Sophiedoz 04/06/2014 09:14

Bel article, merci! J'ai partagé cette bd autour de moi récemment aussi, elle m'a beaucoup touchée. Je pense par contre que tes mots sont un peu maladroits lorsque tu dis que les femmes sont "responsables parce qu'elles cautionnent ces agissements en les minimisant et en les acceptant sans les dénoncer", ou alors nous ne sommes pas d'accord.
Je n'ai pas porté plainte pour mon premier viol, et je n'ai jamais confronté mon agresseur, et pourtant je n'estime pas en être responsable.
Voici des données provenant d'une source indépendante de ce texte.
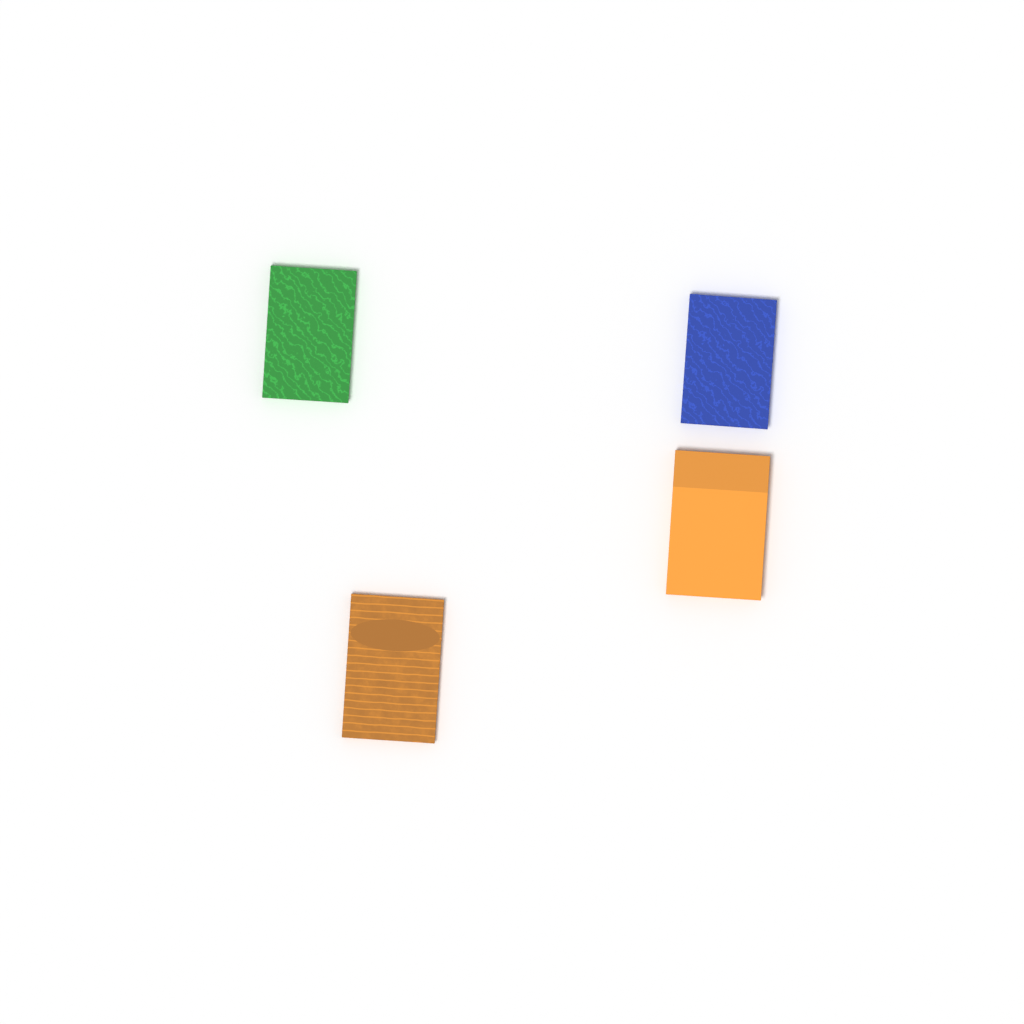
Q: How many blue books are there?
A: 1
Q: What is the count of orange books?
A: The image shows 2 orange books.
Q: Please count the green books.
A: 1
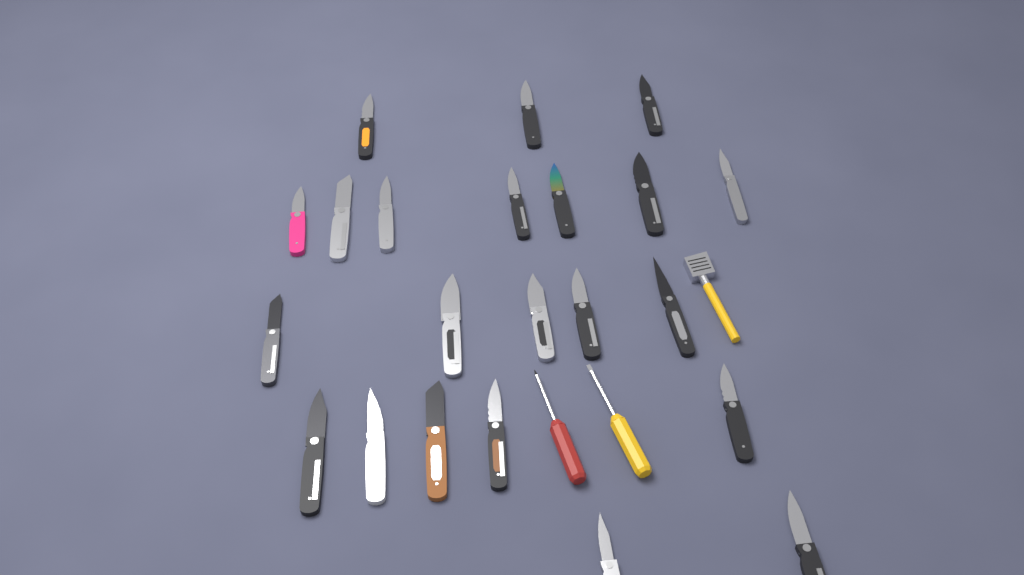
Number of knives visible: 22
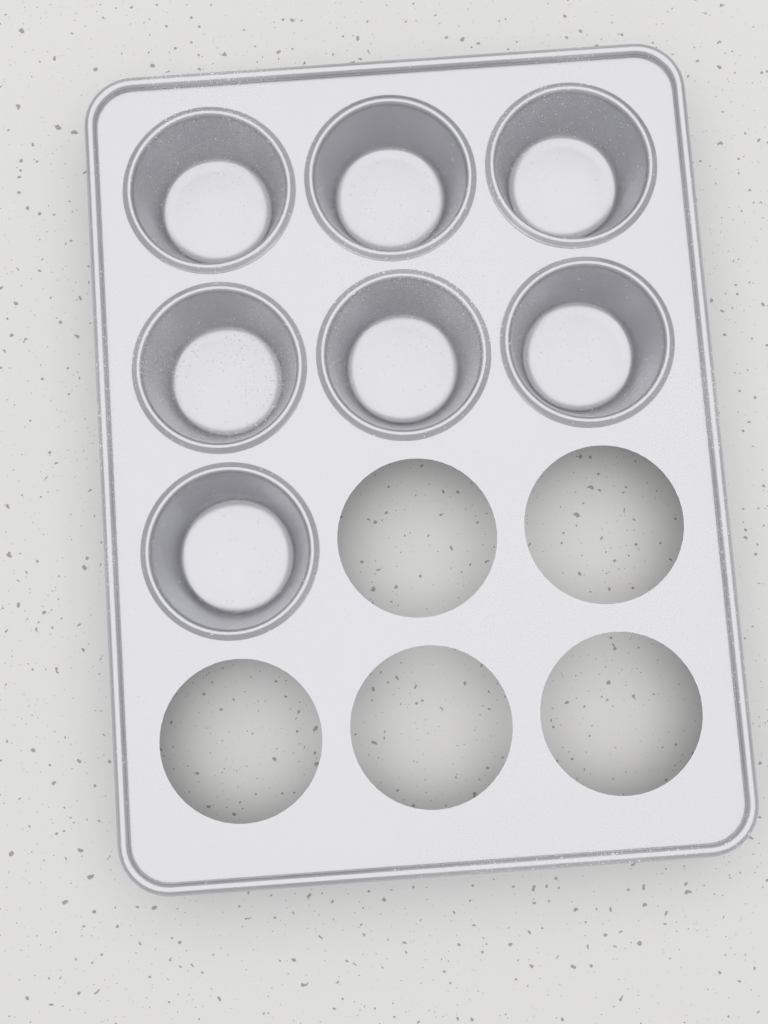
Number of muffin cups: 7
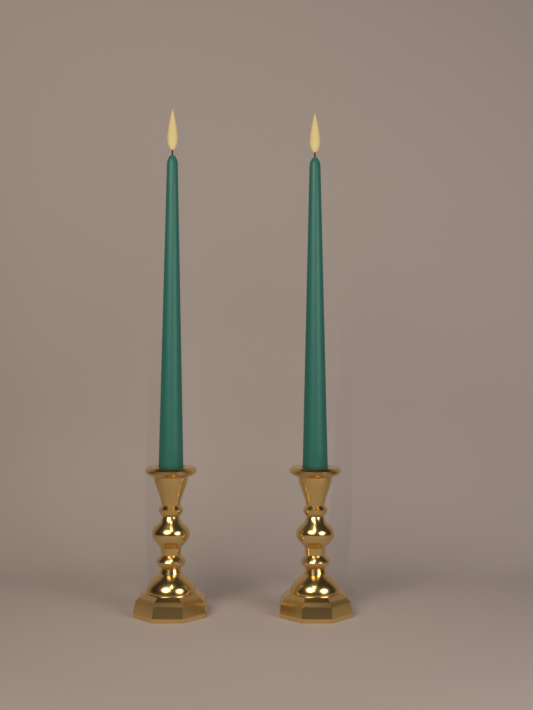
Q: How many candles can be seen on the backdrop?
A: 2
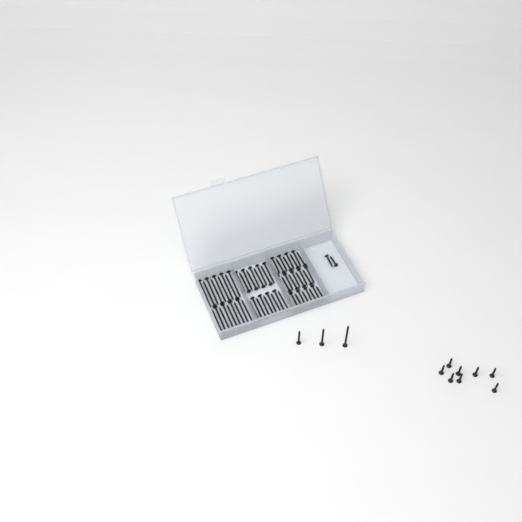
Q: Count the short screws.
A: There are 10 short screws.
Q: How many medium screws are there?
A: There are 28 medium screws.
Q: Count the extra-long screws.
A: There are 19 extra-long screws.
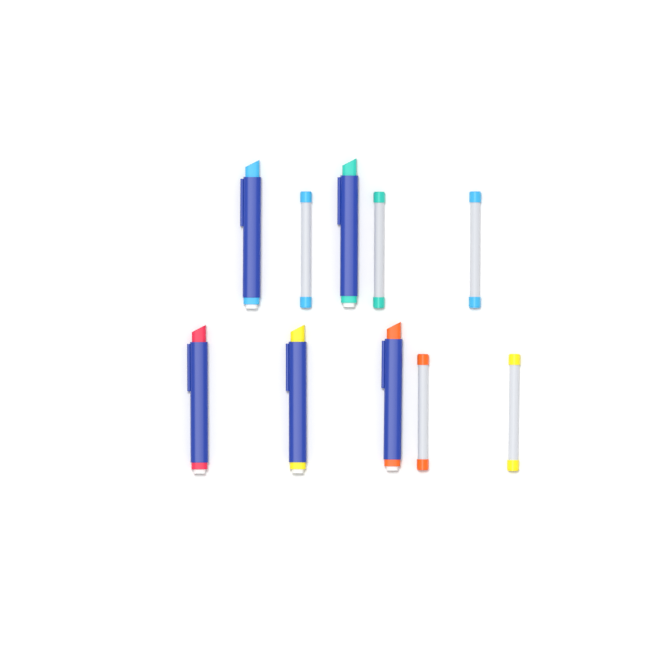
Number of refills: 5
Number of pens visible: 5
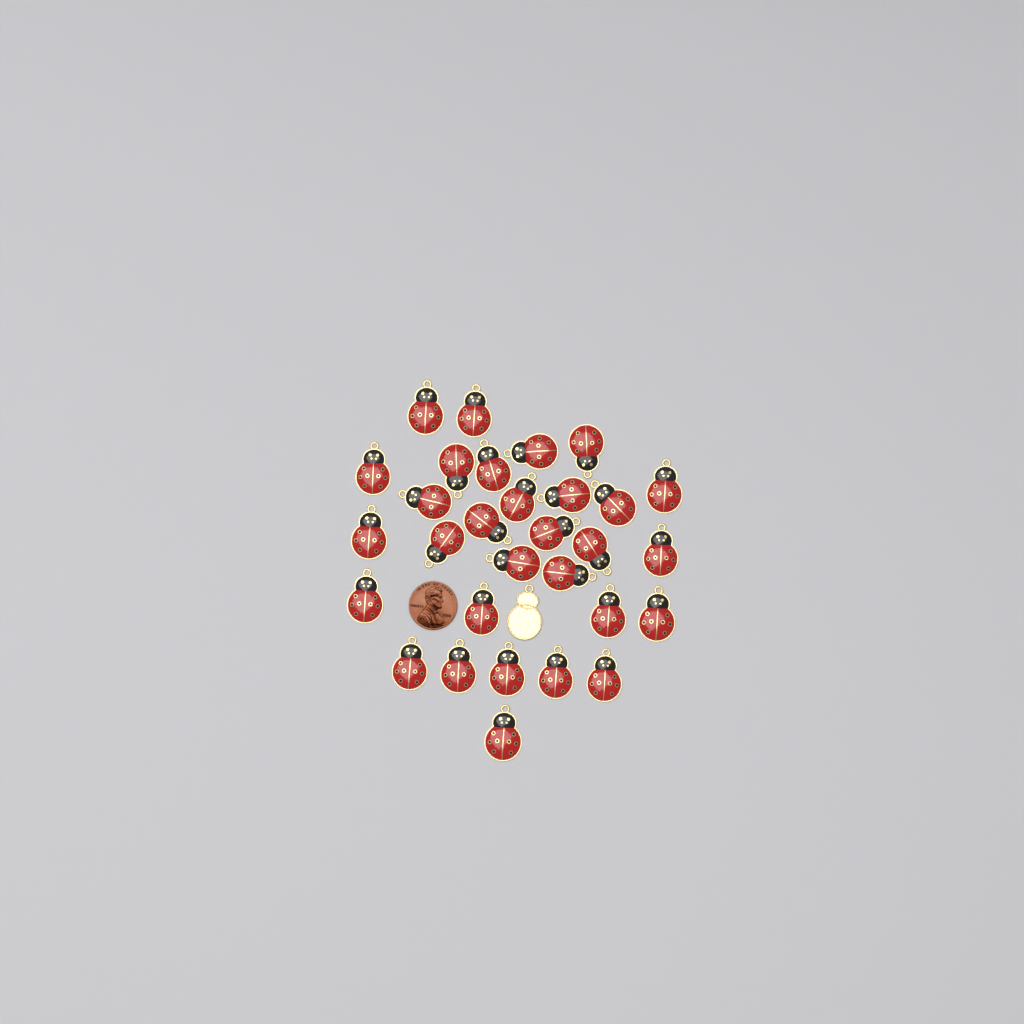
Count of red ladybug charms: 30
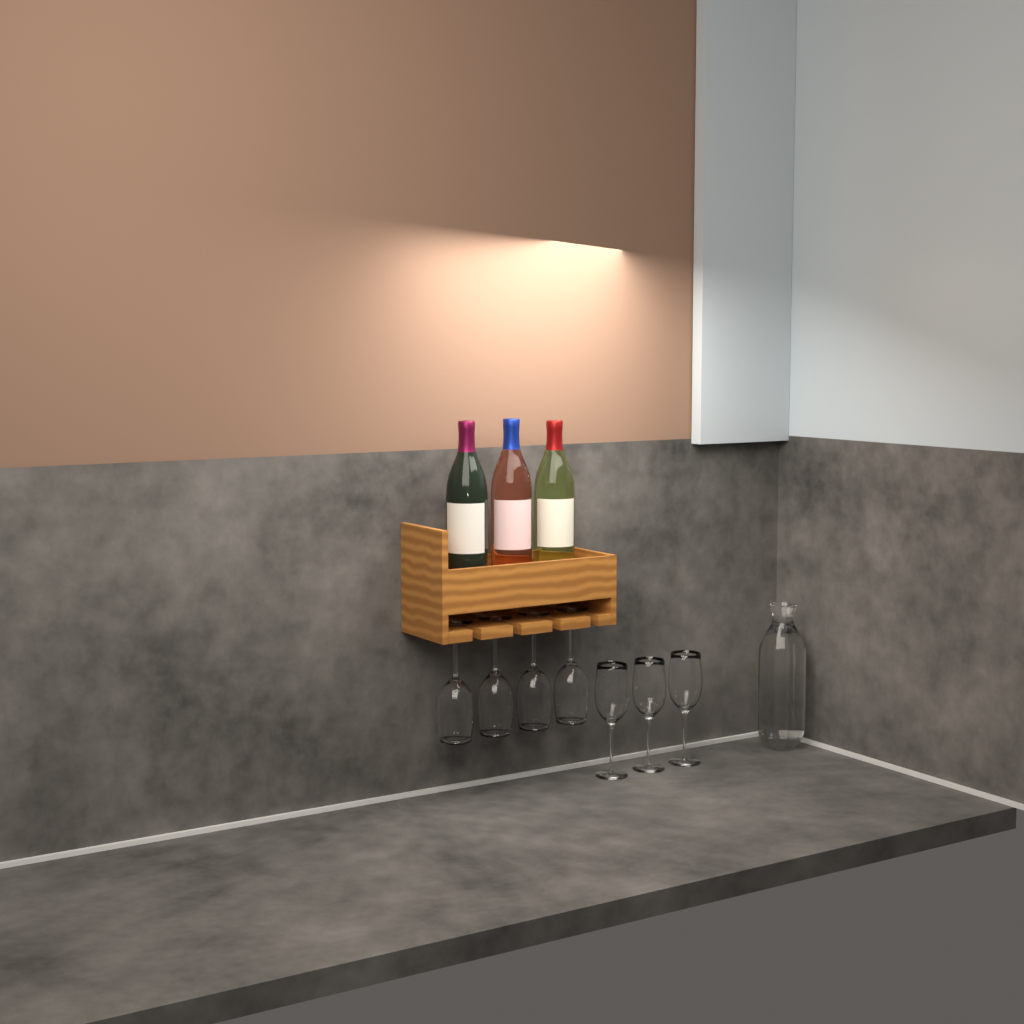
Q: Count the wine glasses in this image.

La raison? Il m'a fallu des années pour comprendre et admettre qu'on m'avait violée. Ca n'est pas rare, c'est même très fréquent. Nous vivons dans une société qui normalise ces comportements agressifs de la part des hommes, et dans laquelle les fills sont éduquées pour devenir sage et douces et dociles. Ca n'est pas facile d'apprendre à résister.
Toi-même tu sembles à peine découvrir le concept de hacèlement de rue et les mots qui vont avec. Je suis d'accord avec toi qu'il est important de réagir et de ne pas se laisser faire mais il ne faut pas oublier que plusieurs femmes ont perdues leur vie dans des circonstances similaires. (article en anglais: http://theternalist.blogspot.fr/2014/04/the-other-abuse-street-harassment-and.html)
Résister n'est pas un devoir vis à vis de la société, c'est une décision qu'on prends vis à vis de soi même si on le souhaite.
Ce sont les hommes qui doivent changer leur comportement et ils sont les seuls responsables du harcèlement et du viol.
Courage dans ton combat et plein de bises!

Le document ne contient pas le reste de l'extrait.